When Ezequiel “Ziggy” Pelayo says, “We started Yeah Buddy Fest because we really just wanted to barbecue and party and hang out all day,” you believe him.
When the 30-year-old musical renaissance buddy isn’t pouring drinks at Eleven, Tower Bar, or Ruby Room, he’s booking bands under Another Zeke Productions (eight years and running), playing drums with pop-punk outfits Moosejaw and Beside Myself, pressing vinyl with La Escalera Records, or silk-screening (Escalera partner William Castro owns B Street Hill screen printing company) shirts, record sleeves, and posters designed by his girlfriend, Jillian.
In early 2012, he also picked up another job at Starbucks, in order to help support the label.
“It was all about spending the whole day raging, you know? Just celebrating,” Ziggy says of February’s third annual Yeah Buddy Fest, which grew out of Yeah Buddy Tuesday shows at the late Zombie Lounge. This year’s festivities at Shakedown included ten bands, a hundred-some friends, and 25 pounds of Ziggy’s Love Chicken: a sweet and spicy recipe from back home in Guadalajara with a homemade honey-whiskey barbecue sauce.
“It’s all our friends,” Ziggy says. “We’re all Yeah Buddy. We all say hi to each other that way.”

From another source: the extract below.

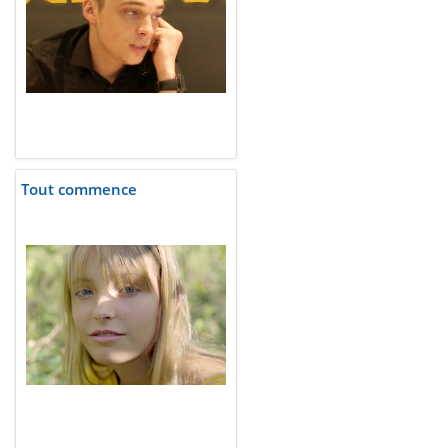
Tout commence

The salutation is extended in La Escalera’s Yeah Buddy series, with limited 500-copy split seven-inch runs of mostly pop-punk groups but also bands such as A Scribe Amidst the Lions, Sour Soul, Otro, and the Marsupials.
Spanish for “the staircase,” La Escalera’s dedication to supporting and elevating the music they love is evinced by nine record releases this year on vinyl, digital, CDs, and, soon, cassettes. Albums are available online and at shops around San Diego, Sacramento, Seattle, and Mexico City, and the label connected with Eager Beaver Records in Japan to broaden distribution in 2012.
“Remember one thing, we can all do our part,” La Escalera’s website reads. “La Escalera is not a group or a faction. It’s not a band or a label. It’s a movement. It’s up to you.”